Тот осанисто сделал себе двойной подбородок, распечатал и на маленькой серой бумажке прочел: «Злые враги ваши будут посрамлены, и скоро вы сочетаетесь законным браком с любимой женщиной».
Кругом засмеялись, а гимназист, краснея и конфузясь, бросил бумажку, которую сейчас же бережно подобрали.
— Фу, глупости какие! И вовсе мышь не может узнавать судьбу. — И пошел в гимназию, поддергивая и поправляя плечами ранец.
— А, ну-кась, дай-кась я, — проговорил с добродушным красным лицом и, как иголками, истыканным носом кучер, с полумешком овса через руку. Не переставая добродушно улыбаться и подняв выжидательно и немного как будто сконфуженно брови, он долго рылся в плисовых штанах и достал пятак.

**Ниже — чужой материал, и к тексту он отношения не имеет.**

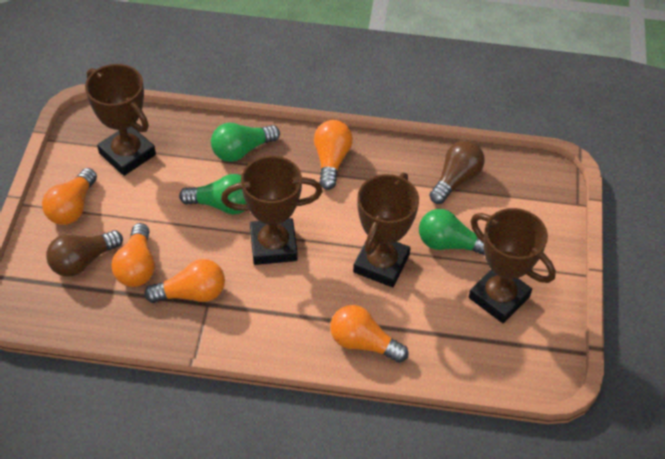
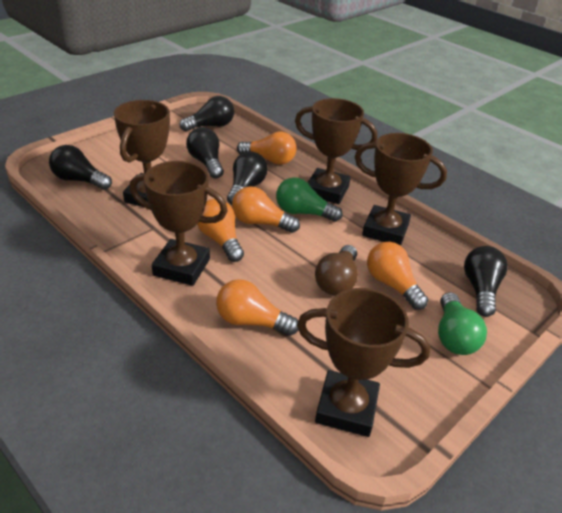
black light bulb: none = 0 -> [49,145,112,190] [180,96,234,131] [186,127,224,179] [227,151,267,205] [464,246,508,317] = 5
brown light bulb: [46,230,123,277] [429,140,485,204] = 2 -> [315,245,358,295] = 1
brown trophy: [85,64,156,176] [221,156,323,265] [353,173,419,287] [469,208,556,323] = 4 -> [114,100,170,207] [129,161,228,286] [295,98,377,204] [297,288,430,437] [355,133,447,246] = 5
green light bulb: [179,174,246,214] [211,123,280,162] [419,209,485,256] = 3 -> [276,177,343,222] [438,292,487,355] = 2

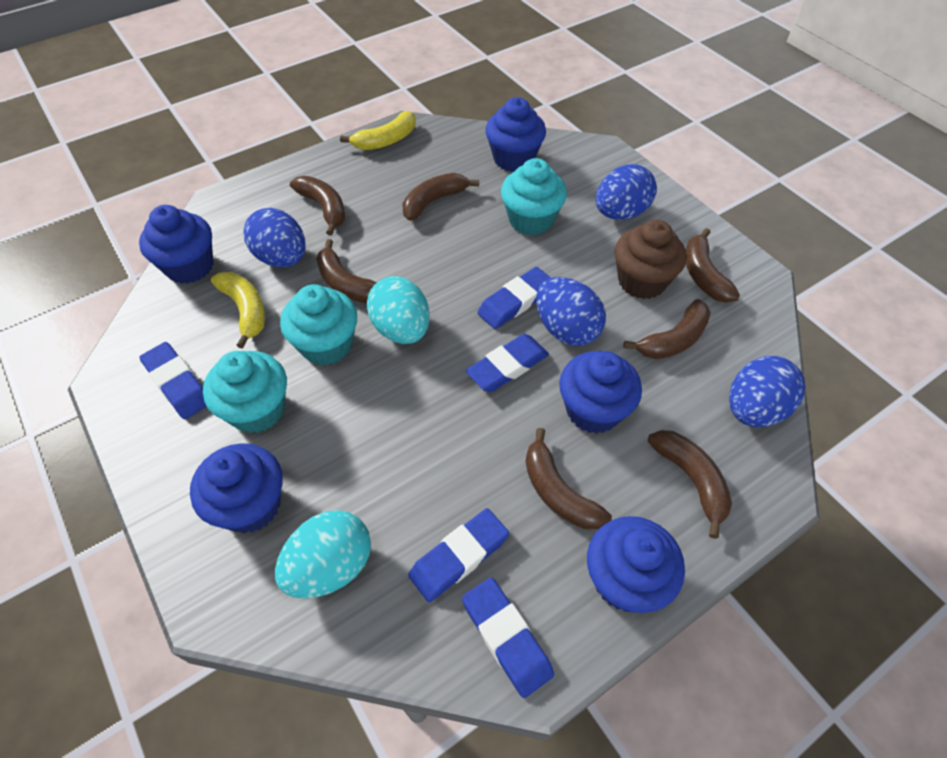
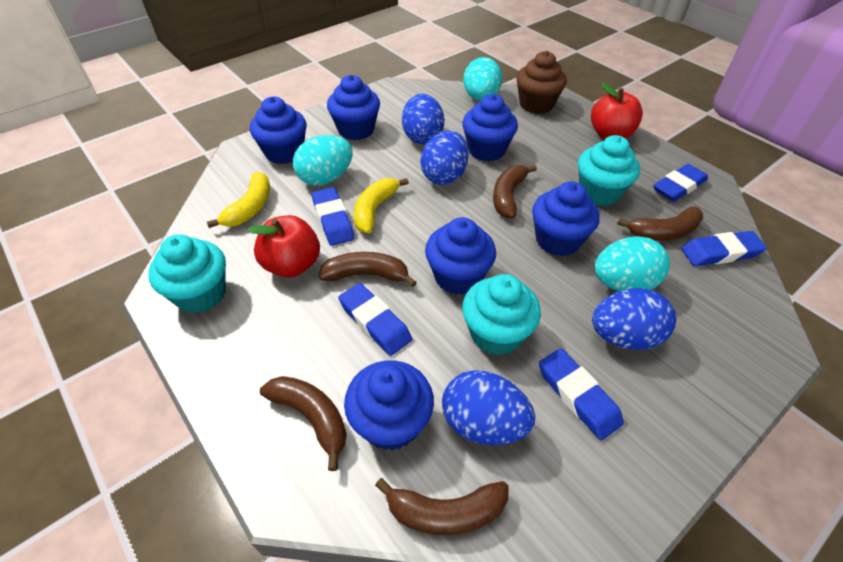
blue cupcake: [139,205,213,284] [190,443,283,533] [485,97,546,172] [559,351,642,434] [587,516,685,613] = 5 -> [250,97,307,164] [327,75,380,140] [344,360,434,451] [425,217,496,295] [462,94,518,161] [532,181,600,256] = 6
brown banana: [290,176,346,236] [316,239,377,303] [402,173,479,221] [526,428,612,530] [624,299,711,359] [648,430,732,539] [686,228,740,303] = 7 -> [260,376,347,471] [318,252,417,287] [375,478,509,535] [493,165,537,218] [617,206,703,241] = 5
red apple: none = 0 -> [247,215,320,277] [591,82,643,140] = 2
turquoise egg: [275,510,371,599] [367,276,430,344] = 2 -> [293,135,353,186] [464,57,502,101] [595,236,670,291] = 3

Опять Мирон пустил по конвертам белую мышь, держа за хвостик.
— Ну, ну, ты по всем пущай, нехай по всем конвертам побегает... пущай хорошенько разнюхает мою судьбу...
— На, на, мне не жалко. Вишь, как вынюхивает. Тут уж, брат, без обману.
Мышь вытащила конвертик. Кучер осторожно взял черными толстыми пальцами и стал вертеть, все так же подняв брови и улыбаясь.
— Распечатывай, ты чего, — говорили кругом с нетерпением.